**What needs to be done:** Set the data down again, exactly as it reads, but without the pictures.

*** Data shown ***

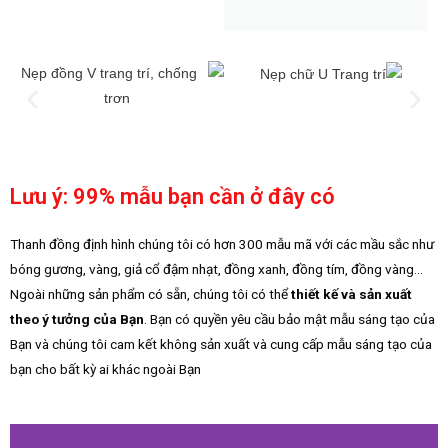
Lưu ý: 99% mẫu bạn cần ở đây có
Thanh đồng định hình chúng tôi có hơn 300 mẫu mã với các mầu sắc như
bóng gương, vàng, giả cổ đậm nhạt, đồng xanh, đồng tím, đồng vàng…
Ngoài những sản phẩm có sẵn, chúng tôi có thể
thiết kế và sản xuất
theo ý tưởng của Bạn
. Bạn có quyền yêu cầu bảo mật mẫu sáng tạo của
Bạn và chúng tôi cam kết không sản xuất và cung cấp mẫu sáng tạo của
bạn cho bất kỳ ai khác ngoài Bạn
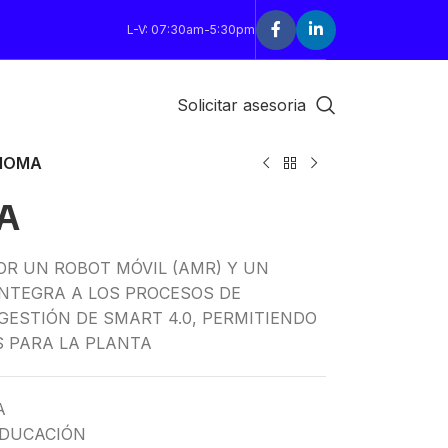
L-V: 07:30am-5:30pm
Solicitar asesoria
MOMA
A
R UN ROBOT MÓVIL (AMR) Y UN
INTEGRA A LOS PROCESOS DE
ESTIÓN DE SMART 4.0, PERMITIENDO
S PARA LA PLANTA
A
EDUCACIÓN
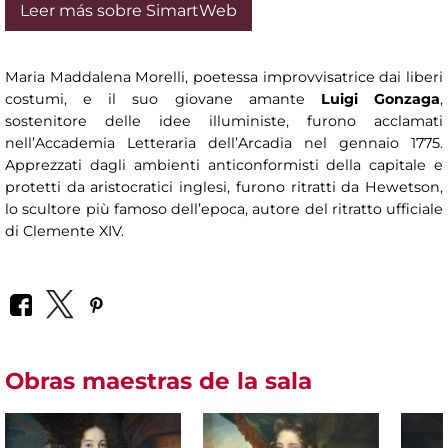
Leer más sobre SimartWeb
Maria Maddalena Morelli, poetessa improvvisatrice dai liberi
costumi, e il suo giovane amante
Luigi Gonzaga
,
sostenitore delle idee illuministe, furono acclamati
nell’Accademia Letteraria dell’Arcadia nel gennaio 1775.
Apprezzati dagli ambienti anticonformisti della capitale e
protetti da aristocratici inglesi, furono ritratti da Hewetson,
lo scultore più famoso dell’epoca, autore del ritratto ufficiale
di Clemente XIV.
Obras maestras de la sala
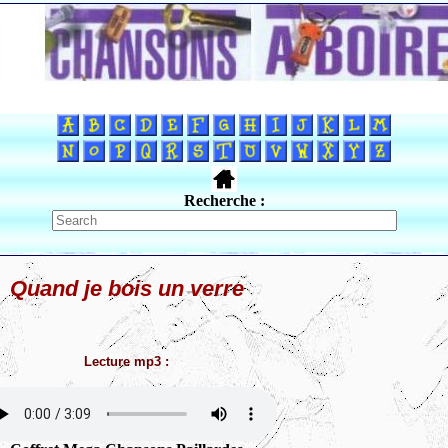
Recherche :
Quand je bois un verre
Lecture mp3 :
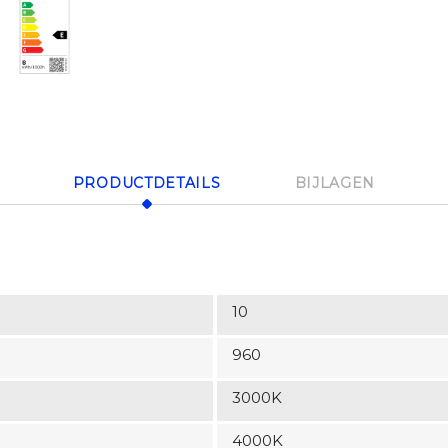
PRODUCTDETAILS
BIJLAGEN
10
960
3000K
4000K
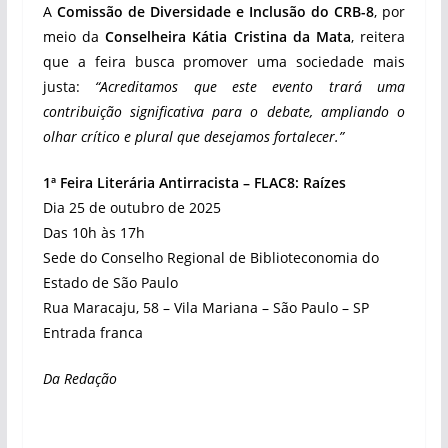
A
Comissão de Diversidade e Inclusão do CRB-8
, por
meio da
Conselheira Kátia Cristina da Mata
, reitera
que a feira busca promover uma sociedade mais
justa:
“Acreditamos que este evento trará uma
contribuição significativa para o debate, ampliando o
olhar crítico e plural que desejamos fortalecer.”
1ª Feira Literária Antirracista – FLAC8: Raízes
Dia 25 de outubro de 2025
Das 10h às 17h
Sede do Conselho Regional de Biblioteconomia do
Estado de São Paulo
Rua Maracaju, 58 – Vila Mariana – São Paulo – SP
Entrada franca
Da Redação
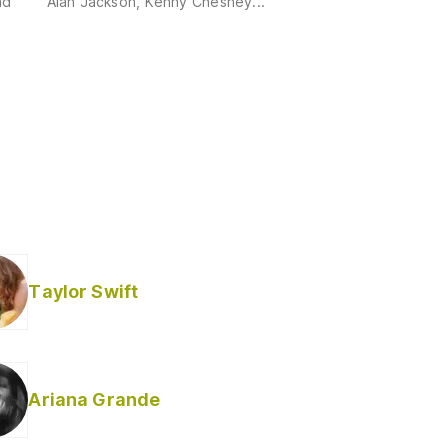
ad
Alan Jackson, Kenny Chesney...
Taylor Swift
Ariana Grande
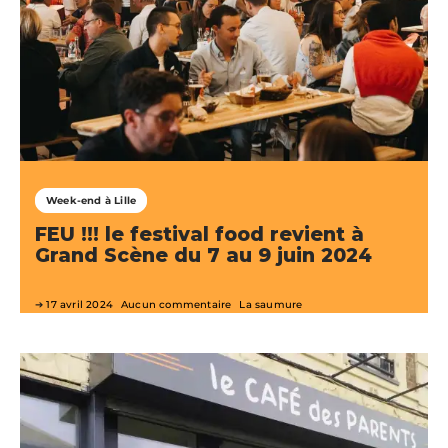
Week-end à Lille
FEU !!! le festival food revient à
Grand Scène du 7 au 9 juin 2024
17 avril 2024
Aucun commentaire
La saumure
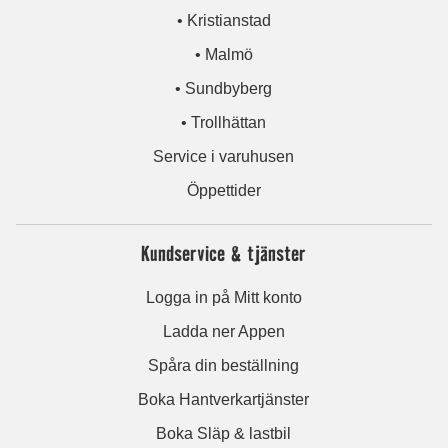
• Kristianstad
• Malmö
• Sundbyberg
• Trollhättan
Service i varuhusen
Öppettider
Kundservice & tjänster
Logga in på Mitt konto
Ladda ner Appen
Spåra din beställning
Boka Hantverkartjänster
Boka Släp & lastbil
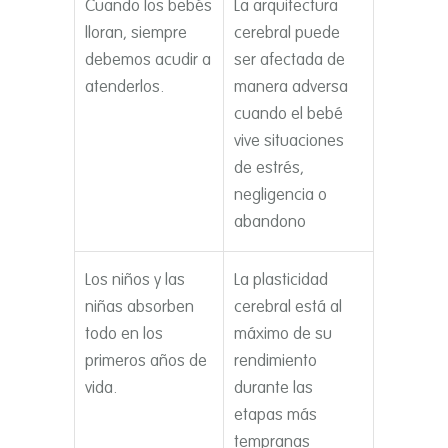
Cuando los bebés
La arquitectura
lloran, siempre
cerebral puede
debemos acudir a
ser afectada de
atenderlos.
manera adversa
cuando el bebé
vive situaciones
de estrés,
negligencia o
abandono
Los niños y las
La plasticidad
niñas absorben
cerebral está al
todo en los
máximo de su
primeros años de
rendimiento
vida.
durante las
etapas más
tempranas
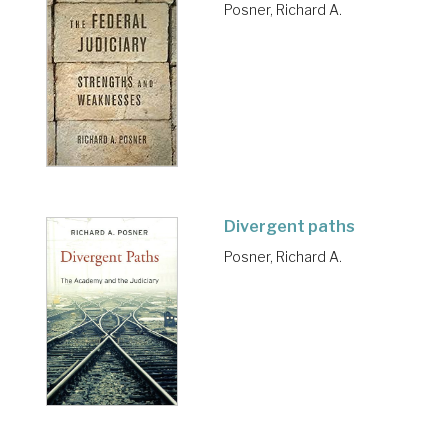
Posner, Richard A.
Divergent paths
Posner, Richard A.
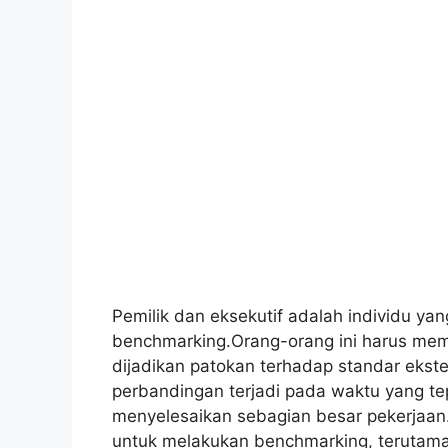
Pemilik dan eksekutif adalah individu yan
benchmarking.Orang-orang ini harus me
dijadikan patokan terhadap standar eks
perbandingan terjadi pada waktu yang tep
menyelesaikan sebagian besar pekerjaan.S
untuk melakukan benchmarking, terutama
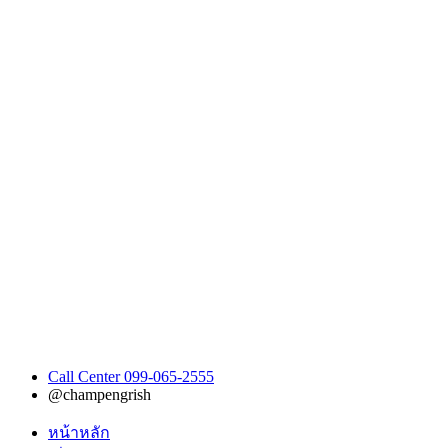
Call Center 099-065-2555
@champengrish
หน้าหลัก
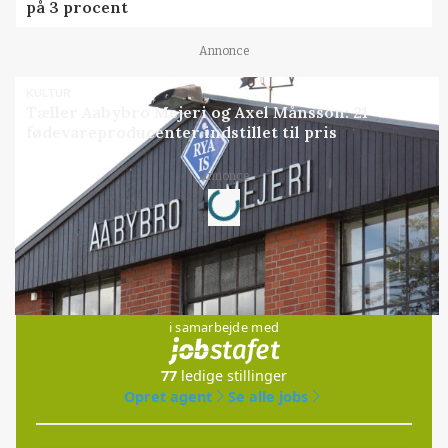
på 3 procent
Annonce
KULTUR
Tæller Aabybro Mejeri og Axel Månsson: 21
fødevareproducenter indstillet til pris
Loading...
Annonce
Jobs
i samarbejde med
77
ledige stillinger
Opret agent
Se alle jobs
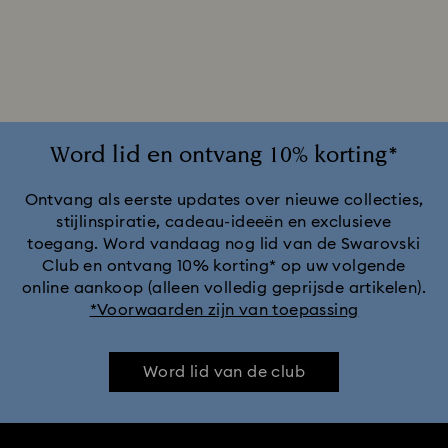
Ariana Grande x Swarovski Capsule-collectie
Cadeaus voor een 20-jarig huwelijksjubileum
Cheshire Cat-accessoires en -figuurtjes
Chroma-collectie
Word lid en ontvang 10% korting*
Collectie Black Panther-figuren en -sieraden
Ontvang als eerste updates over nieuwe collecties,
stijlinspiratie, cadeau-ideeën en exclusieve
toegang. Word vandaag nog lid van de Swarovski
Collectie Captain Marvel-figuren en -sieraden
Club en ontvang 10% korting* op uw volgende
online aankoop (alleen volledig geprijsde artikelen).
Collectie Hulk-figuren en -sieraden
*Voorwaarden zijn van toepassing
Collectie Iron Man-figuren en -sieraden
Word lid van de club
Collectie Mickey Mouse-figuurtjes en -sieraden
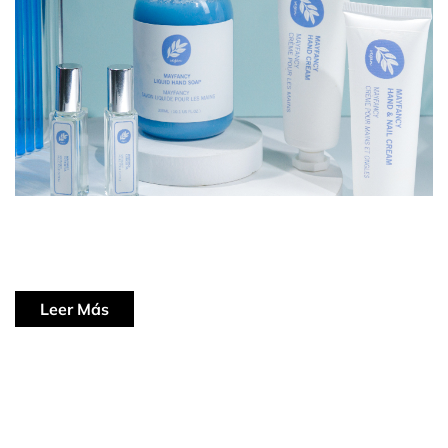
Leer Más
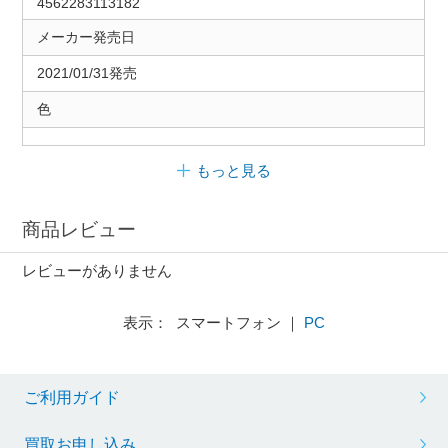
4562283113182
メーカー発売日
2021/01/31発売
色
もっと見る
商品レビュー
レビューがありません
表示： スマートフォン ｜
PC
ご利用ガイド
買取お申し込み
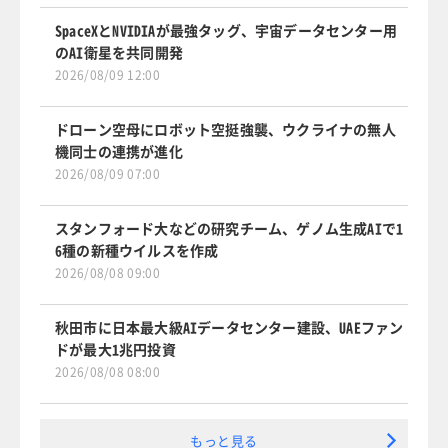
SpaceXとNVIDIAが最強タッグ、宇宙データセンター用
のAI衛星を共同開発
2026/08/09 12:00
ドローン空母にロボット空挺強襲、ウクライナの無人
機同士の連携が進化
2026/08/09 07:00
スタンフォード大などの研究チーム、ゲノム生成AIで1
6種の新種ウイルスを作成
2026/08/08 09:00
秋田市に日本最大級AIデータセンター建設、UAEファン
ドが最大1兆円投資
2026/08/08 08:00
もっと見る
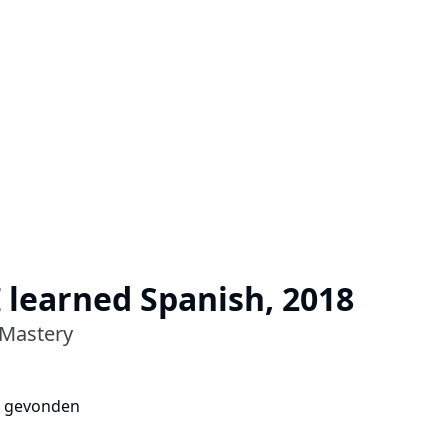
 learned Spanish, 2018
 Mastery
k gevonden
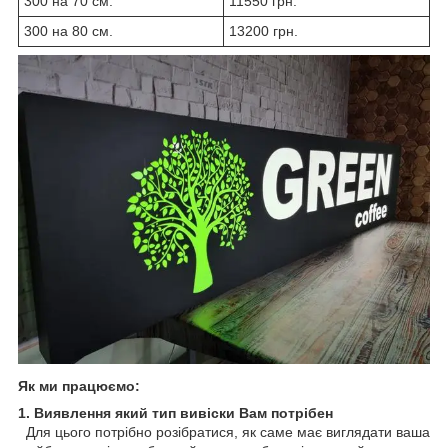
300 на 70 см.
11550 грн.
300 на 80 см.
13200 грн.
Як ми працюємо:
1. Виявлення який тип вивіски Вам потрібен
Для цього потрібно розібратися, як саме має виглядати ваша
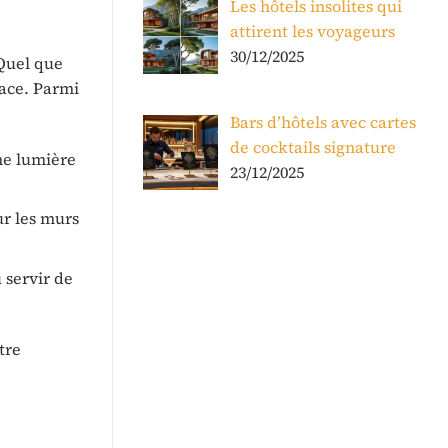
Les hôtels insolites qui
attirent les voyageurs
30/12/2025
 Quel que
pace. Parmi
Bars d’hôtels avec cartes
de cocktails signature
ne lumière
23/12/2025
ur les murs
 servir de
tre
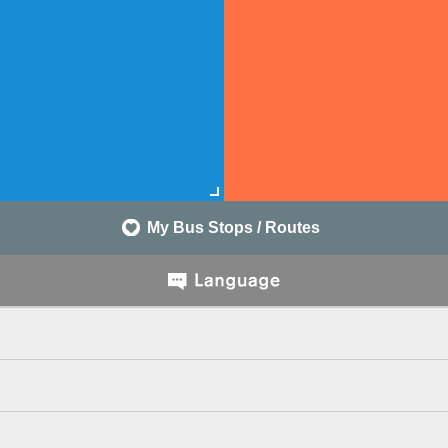
My Bus Stops / Routes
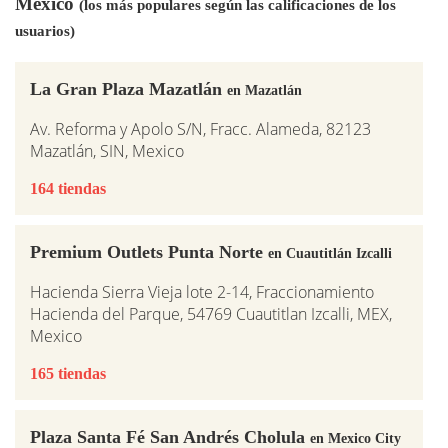
México
(los más populares según las calificaciones de los
usuarios)
La Gran Plaza Mazatlán
en Mazatlán
Av. Reforma y Apolo S/N, Fracc. Alameda, 82123
Mazatlán, SIN, Mexico
164 tiendas
Premium Outlets Punta Norte
en Cuautitlán Izcalli
Hacienda Sierra Vieja lote 2-14, Fraccionamiento
Hacienda del Parque, 54769 Cuautitlan Izcalli, MEX,
Mexico
165 tiendas
Plaza Santa Fé San Andrés Cholula
en Mexico City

*** End of Data shown ***

**Answer below:**
Lưu ý: 99% mẫu bạn cần ở đây có
Thanh đồng định hình chúng tôi có hơn 300 mẫu mã với các mầu sắc như
bóng gương, vàng, giả cổ đậm nhạt, đồng xanh, đồng tím, đồng vàng…
Ngoài những sản phẩm có sẵn, chúng tôi có thể
thiết kế và sản xuất
theo ý tưởng của Bạn
. Bạn có quyền yêu cầu bảo mật mẫu sáng tạo của
Bạn và chúng tôi cam kết không sản xuất và cung cấp mẫu sáng tạo của
bạn cho bất kỳ ai khác ngoài Bạn
L-V: 07:30am-5:30pm
Solicitar asesoria
MOMA
A
R UN ROBOT MÓVIL (AMR) Y UN
INTEGRA A LOS PROCESOS DE
ESTIÓN DE SMART 4.0, PERMITIENDO
S PARA LA PLANTA
A
EDUCACIÓN
Leer más sobre SimartWeb
Maria Maddalena Morelli, poetessa improvvisatrice dai liberi
costumi, e il suo giovane amante
Luigi Gonzaga
,
sostenitore delle idee illuministe, furono acclamati
nell’Accademia Letteraria dell’Arcadia nel gennaio 1775.
Apprezzati dagli ambienti anticonformisti della capitale e
protetti da aristocratici inglesi, furono ritratti da Hewetson,
lo scultore più famoso dell’epoca, autore del ritratto ufficiale
di Clemente XIV.
Obras maestras de la sala
Recherche :
Quand je bois un verre
Lecture mp3 :
PRODUCTDETAILS
BIJLAGEN
10
960
3000K
4000K
A
Comissão de Diversidade e Inclusão do CRB-8
, por
meio da
Conselheira Kátia Cristina da Mata
, reitera
que a feira busca promover uma sociedade mais
justa:
“Acreditamos que este evento trará uma
contribuição significativa para o debate, ampliando o
olhar crítico e plural que desejamos fortalecer.”
1ª Feira Literária Antirracista – FLAC8: Raízes
Dia 25 de outubro de 2025
Das 10h às 17h
Sede do Conselho Regional de Biblioteconomia do
Estado de São Paulo
Rua Maracaju, 58 – Vila Mariana – São Paulo – SP
Entrada franca
Da Redação
ad
Alan Jackson, Kenny Chesney...
Taylor Swift
Ariana Grande
Week-end à Lille
FEU !!! le festival food revient à
Grand Scène du 7 au 9 juin 2024
17 avril 2024
Aucun commentaire
La saumure
• Kristianstad
• Malmö
• Sundbyberg
• Trollhättan
Service i varuhusen
Öppettider
Kundservice & tjänster
Logga in på Mitt konto
Ladda ner Appen
Spåra din beställning
Boka Hantverkartjänster
Boka Släp & lastbil
Cuando los bebés
La arquitectura
lloran, siempre
cerebral puede
debemos acudir a
ser afectada de
atenderlos.
manera adversa
cuando el bebé
vive situaciones
de estrés,
negligencia o
abandono
Los niños y las
La plasticidad
niñas absorben
cerebral está al
todo en los
máximo de su
primeros años de
rendimiento
vida.
durante las
etapas más
tempranas
Posner, Richard A.
Divergent paths
Posner, Richard A.
Pemilik dan eksekutif adalah individu yan
benchmarking.Orang-orang ini harus me
dijadikan patokan terhadap standar eks
perbandingan terjadi pada waktu yang tep
menyelesaikan sebagian besar pekerjaan.S
untuk melakukan benchmarking, terutama
Call Center 099-065-2555
@champengrish
หน้าหลัก
på 3 procent
Annonce
KULTUR
Tæller Aabybro Mejeri og Axel Månsson: 21
fødevareproducenter indstillet til pris
Loading...
Annonce
Jobs
i samarbejde med
77
ledige stillinger
Opret agent
Se alle jobs
Ariana Grande x Swarovski Capsule-collectie
Cadeaus voor een 20-jarig huwelijksjubileum
Cheshire Cat-accessoires en -figuurtjes
Chroma-collectie
Word lid en ontvang 10% korting*
Collectie Black Panther-figuren en -sieraden
Ontvang als eerste updates over nieuwe collecties,
stijlinspiratie, cadeau-ideeën en exclusieve
toegang. Word vandaag nog lid van de Swarovski
Collectie Captain Marvel-figuren en -sieraden
Club en ontvang 10% korting* op uw volgende
online aankoop (alleen volledig geprijsde artikelen).
Collectie Hulk-figuren en -sieraden
*Voorwaarden zijn van toepassing
Collectie Iron Man-figuren en -sieraden
Word lid van de club
Collectie Mickey Mouse-figuurtjes en -sieraden
Leer Más
4562283113182
メーカー発売日
2021/01/31発売
色
もっと見る
商品レビュー
レビューがありません
表示： スマートフォン ｜
PC
ご利用ガイド
買取お申し込み
SpaceXとNVIDIAが最強タッグ、宇宙データセンター用
のAI衛星を共同開発
2026/08/09 12:00
ドローン空母にロボット空挺強襲、ウクライナの無人
機同士の連携が進化
2026/08/09 07:00
スタンフォード大などの研究チーム、ゲノム生成AIで1
6種の新種ウイルスを作成
2026/08/08 09:00
秋田市に日本最大級AIデータセンター建設、UAEファン
ドが最大1兆円投資
2026/08/08 08:00
もっと見る
 learned Spanish, 2018
 Mastery
k gevonden
300 на 70 см.
11550 грн.
300 на 80 см.
13200 грн.
Як ми працюємо:
1. Виявлення який тип вивіски Вам потрібен
Для цього потрібно розібратися, як саме має виглядати ваша
Les hôtels insolites qui
attirent les voyageurs
30/12/2025
 Quel que
pace. Parmi
Bars d’hôtels avec cartes
de cocktails signature
ne lumière
23/12/2025
ur les murs
 servir de
tre
My Bus Stops / Routes
México
(los más populares según las calificaciones de los
usuarios)
La Gran Plaza Mazatlán
en Mazatlán
Av. Reforma y Apolo S/N, Fracc. Alameda, 82123
Mazatlán, SIN, Mexico
164 tiendas
Premium Outlets Punta Norte
en Cuautitlán Izcalli
Hacienda Sierra Vieja lote 2-14, Fraccionamiento
Hacienda del Parque, 54769 Cuautitlan Izcalli, MEX,
Mexico
165 tiendas
Plaza Santa Fé San Andrés Cholula
en Mexico City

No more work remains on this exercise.